* **Action item**:
When you reach the line that contains "drag(421, 220, 420, 210)", please begin copying, and carry on exactly to the last line of the material, leaving out every picture.

* **Provided records**:
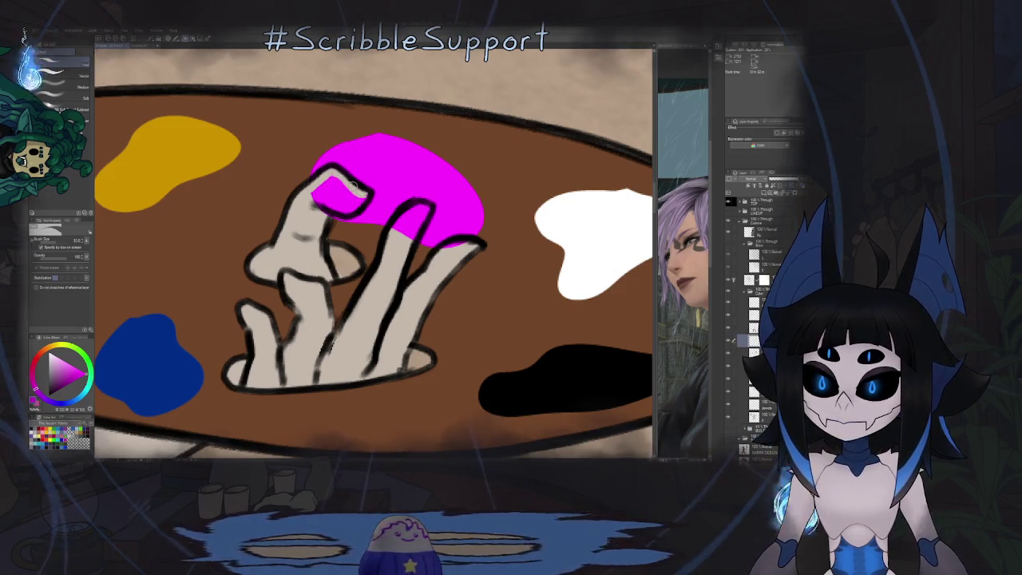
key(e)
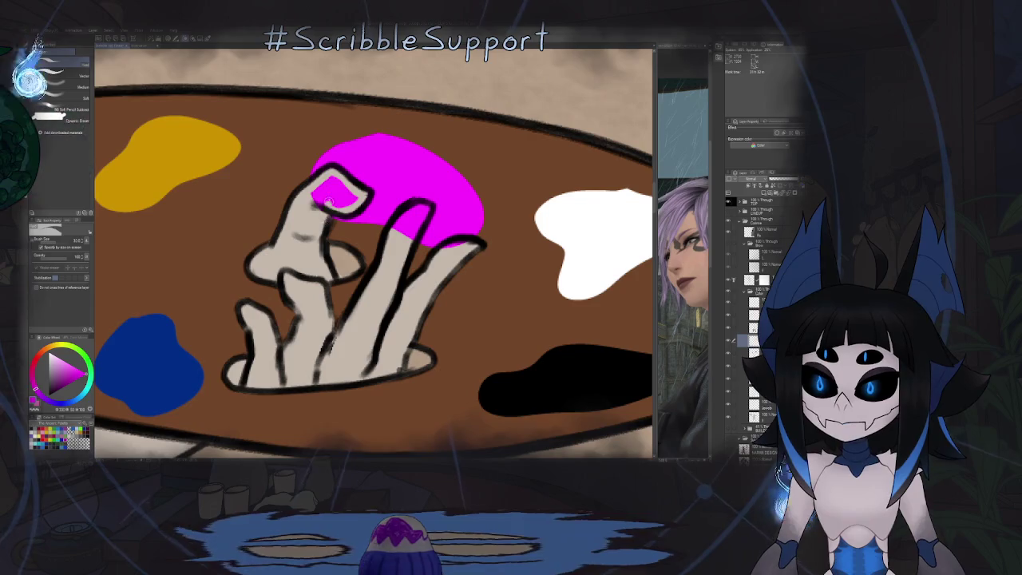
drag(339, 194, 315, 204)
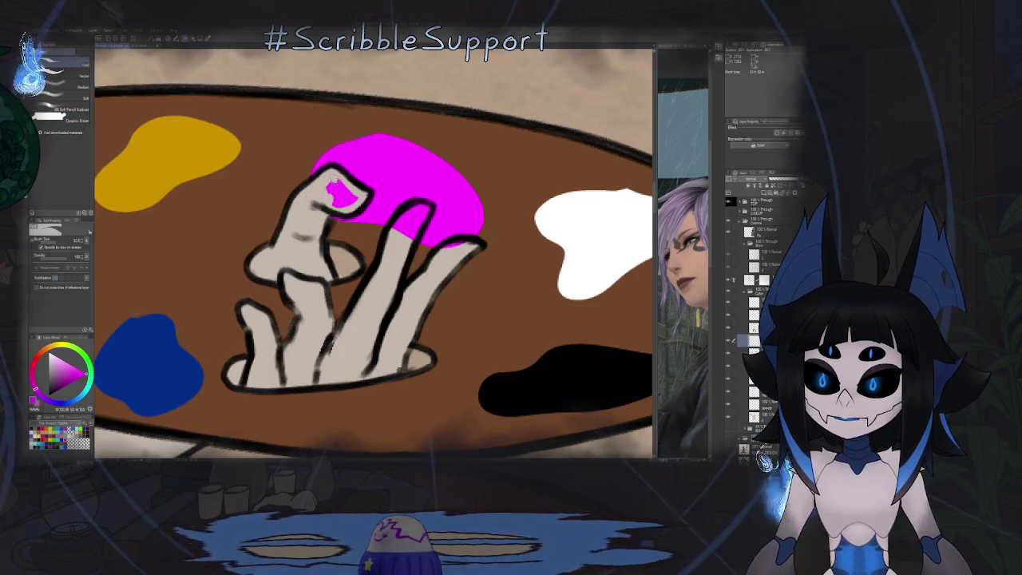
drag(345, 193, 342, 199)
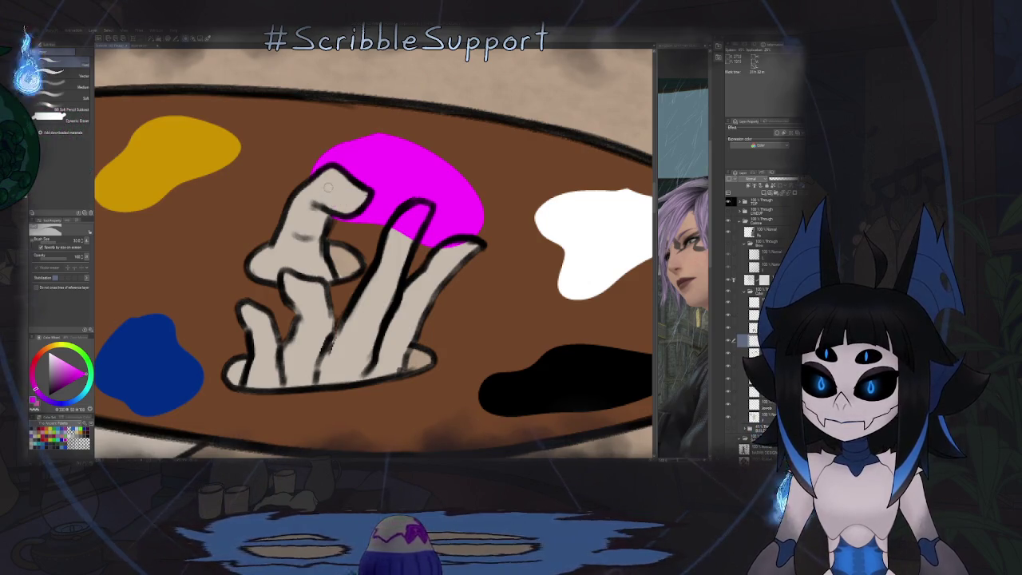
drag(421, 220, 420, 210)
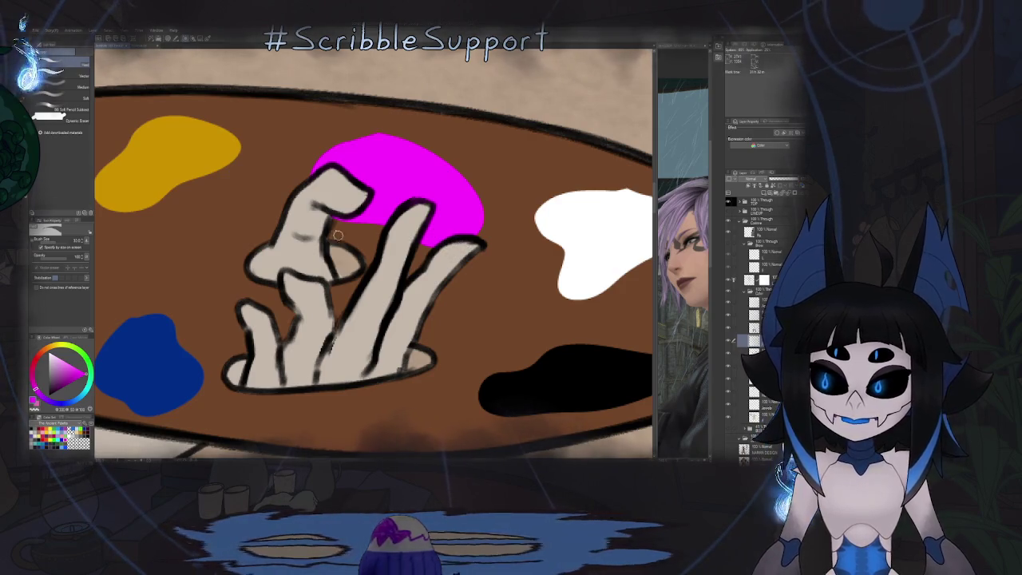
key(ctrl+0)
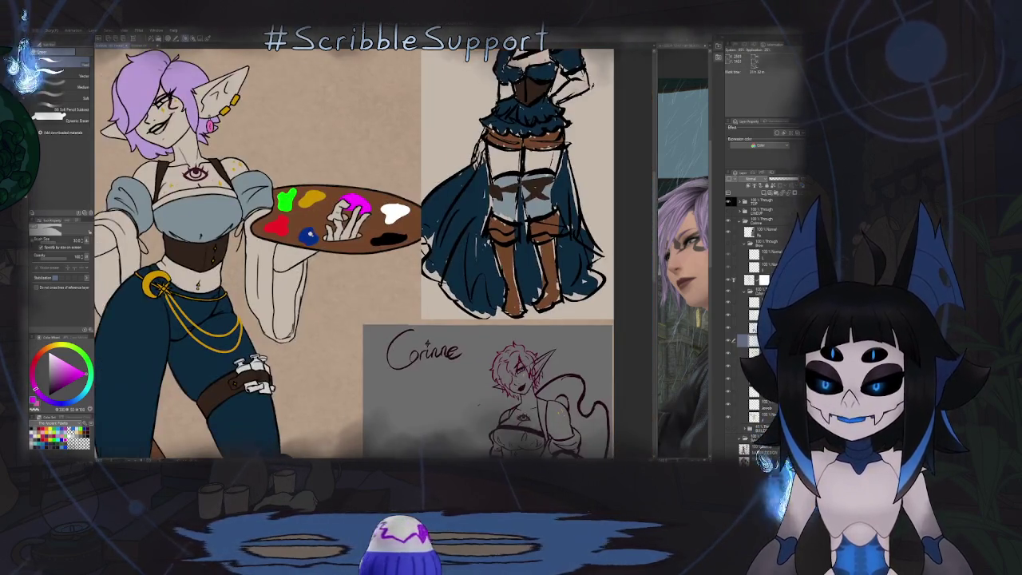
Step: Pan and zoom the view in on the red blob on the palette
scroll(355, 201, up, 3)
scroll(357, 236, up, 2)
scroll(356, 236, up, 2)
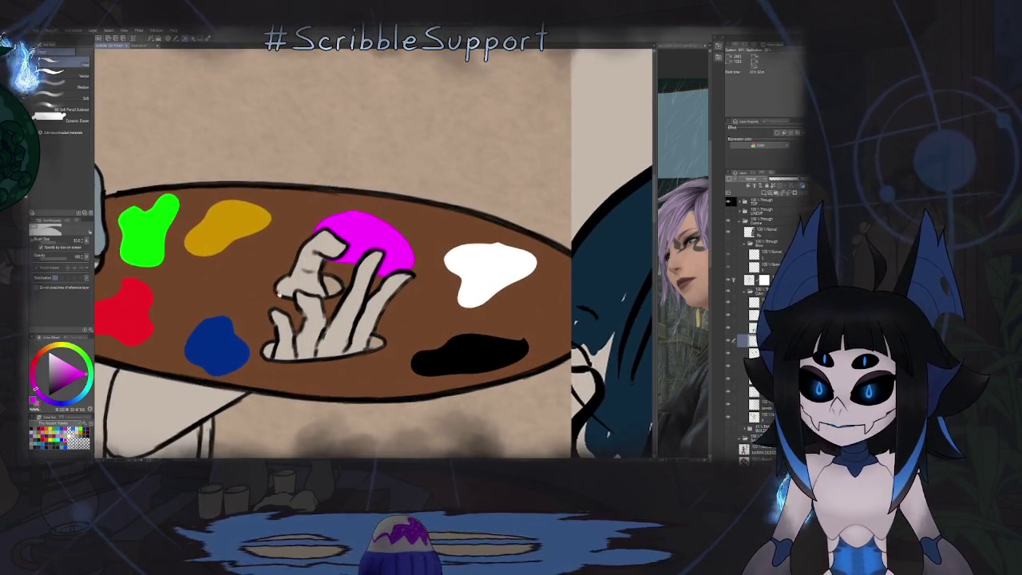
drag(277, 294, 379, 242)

* **Exercise answer**:
drag(421, 220, 420, 210)
key(ctrl+0)
Step: Pan and zoom the view in on the red blob on the palette
scroll(355, 201, up, 3)
scroll(357, 236, up, 2)
scroll(356, 236, up, 2)
drag(277, 294, 379, 242)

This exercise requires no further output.